▸ **CONSIGNES DES EXERCICES**:
[a] Répondez aux questions suivantes à partir du texte sur la pauvreté, en marquant vos réponses de la même façon.
(i) Que possédait seulement Élie ?
(ii) Quel roi Élie accusait-il ?
(iii) Que ne craint pas celui qui n'a rien ?
[b] Résumez en deux phrases le texte sur la pauvreté.
*** TEXTE PROPOSÉ
Mais voulez-vous entendre l’éloge de la pauvreté ? Jésus-Christ même l’a prise pour lui : « Le Fils de l’homme », dit-il, « n’a pas où reposer sa tête ». Et parlant à ses disciples : « Ne possédez », leur prescrit-il, « ni or, ni argent, ni deux tuniques ». (Mt. 8,20 ; X, 9) Paul écrivait. Nous sommes comme n’ayant rien, et possédant « tout ». (2Cor. 6,10) Pierre disait à cet homme boiteux de naissance : « Moi, je n’ai ni or ni argent ». (Act. 3,6) Jusque dans l’Ancien Testament, d’ailleurs, alors que les richesses étaient tant admirées, quels étaient cependant, dites-moi, les hommes admirables ? N’est-ce pas Élie, qui ne possédait que son vêtement de peau de brebis ? N’est-ce pas Élisée ? N’est-ce pas Jean-Baptiste ?
Que nul donc, à raison de sa pauvreté, ne soit humilié à ses propres yeux. Ce n’est pas la pauvreté qui humilie ; c’est plutôt la richesse qui vous condamne à avoir besoin de tant de personnes et vous crée à leur égard mille obligations de reconnaissance. Qui fut plus pauvre que Jacob qui disait : « Si le Seigneur me donne du pain à manger et un vêtement pour me couvrir ? » (Gen. 28,20) Et cependant étaient-ils humiliés de leur pauvreté, Élie et Jean-Baptiste ? Ne parlaient-ils pas au contraire avec beaucoup de hardiesse et de liberté ? N’accusaient-ils pas hautement les rois ; l’un, Achab ; l’autre, Hérode ? A celui-ci, Jean disait : « Il ne t’est pas permis de garder la femme de Philippe ton frère ». (Mc. 6,8) A celui-là, Élie répondait librement et hardiment : « Ce n’est pas moi, c’est vous-même et la maison de votre père, qui jetez le trouble en Israël ». (1R. 18,18) Voyez-vous que cette condition même, que leur pauvreté donnait encore une plus grande confiance et une plus grande liberté de parole ?
En effet, un riche n’est qu’un esclave, parce qu’il peut perdre quelque chose, et qu’il prête le flanc par là même à qui veut le maltraiter. Mais celui qui n’a rien, ne craint ni la confiscation de ses biens, ni le bannissement. Si la pauvreté enlevait aux hommes leur liberté de parole, Jésus-Christ n’aurait pas envoyé ses disciples avec cette pauvreté pour seule arme, à une conquête qui exigeait avant tout une parole libre et confiante.
Le pauvre, lui, est fort et courageux ; il ne donne pas prise à l’injustice, on ne sait par où le maltraiter ; le riche, au contraire, est attaquable et prenable de tous côtés. Qu’un malheureux traîne autour de lui-même des liens nombreux et prolongés, facilement on l’arrête ; mais il est malaisé de saisir et de retenir un homme nu. La première partie de cette image vous peint le riche esclaves, argent, vastes domaines, affaires infinies, soins innombrables, ennuis, accidents, besoins, sont autant de chaînes par lesquelles tout le monde peut aisément le prendre et l’arrêter.
******
*** DONNÉES À EXAMINER
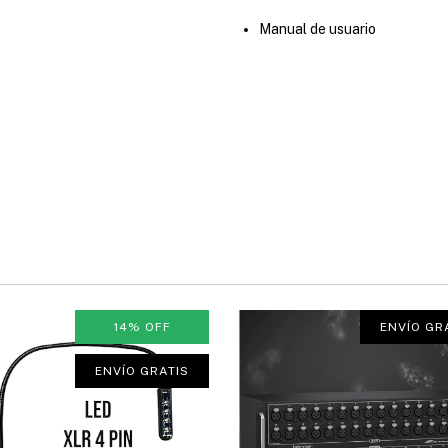
Manual de usuario
14
%
OFF
ENVÍO GR
ENVÍO GRATIS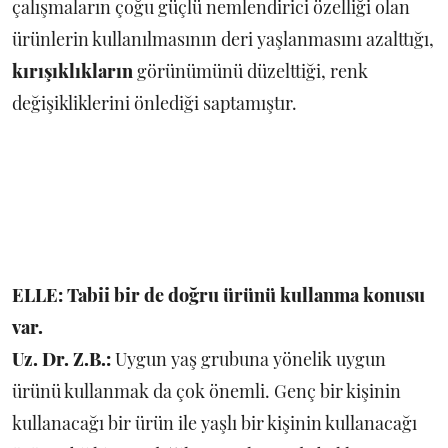
çalışmaların çoğu güçlü nemlendirici özelliği olan
ürünlerin kullanılmasının deri yaşlanmasını azalttığı,
kırışıklıkların
görünümünü düzelttiği, renk
değişikliklerini önlediği saptamıştır.
ELLE: Tabii bir de doğru ürünü kullanma konusu
var.
Uz. Dr. Z.B.:
Uygun yaş grubuna yönelik uygun
ürünü kullanmak da çok önemli. Genç bir kişinin
kullanacağı bir ürün ile yaşlı bir kişinin kullanacağı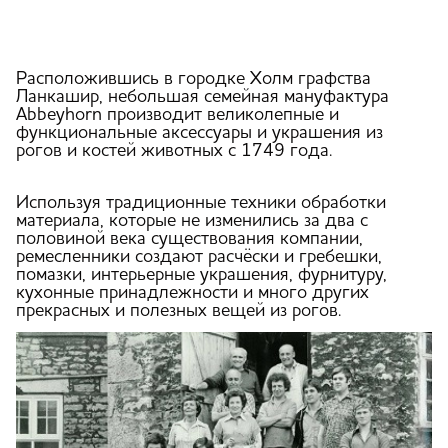
Расположившись в городке Холм графства
Лaнкашир, небольшая семейная мануфактура
Abbeyhorn производит великолепные и
функциональные аксессуары и украшения из
рогов и костей животных с 1749 года.
Используя традиционные техники обработки
материала, которые не изменились за два с
половиной века существования компании,
ремесленники создают расчёски и гребешки,
помазки, интерьерные украшения, фурнитуру,
кухонные принадлежности и много других
прекрасных и полезных вещей из рогов.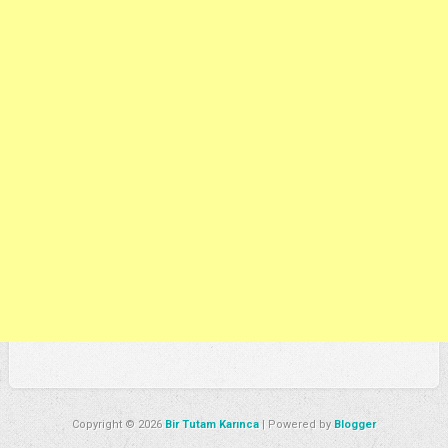
Copyright ©
2026
Bir Tutam Karınca
| Powered by
Blogger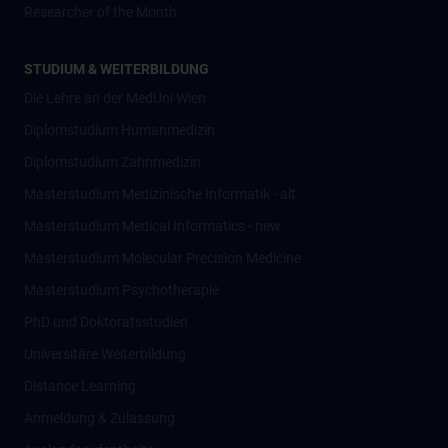
Researcher of the Month
STUDIUM & WEITERBILDUNG
Die Lehre an der MedUni Wien
Diplomstudium Humanmedizin
Diplomstudium Zahnmedizin
Masterstudium Medizinische Informatik - alt
Masterstudium Medical Informatics - new
Masterstudium Molecular Precision Medicine
Masterstudium Psychotherapie
PhD und Doktoratsstudien
Universitäre Weiterbildung
Distance Learning
Anmeldung & Zulassung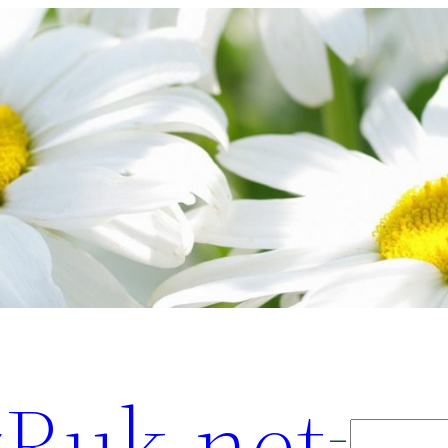
Ruk.net
Поиск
******
▸ **CORRIGÉ DES EXERCICES**:
[a]
(i) Son vêtement de peau de brebis.
(ii) Achab.
(iii) La confiscation de ses biens et le bannissement.

[b] La pauvreté est louée par l'exemple de Jésus-Christ, de Paul, de Pierre et d'hommes admirables de l'Ancien Testament ; Élie et Jean-Baptiste, loin d'en être humiliés, accusaient hardiment les rois. Le riche est un esclave attaquable de tous côtés, pris dans les chaînes de ses biens et de ses affaires, tandis que le pauvre, qui ne craint ni confiscation ni bannissement, est fort et parle avec liberté.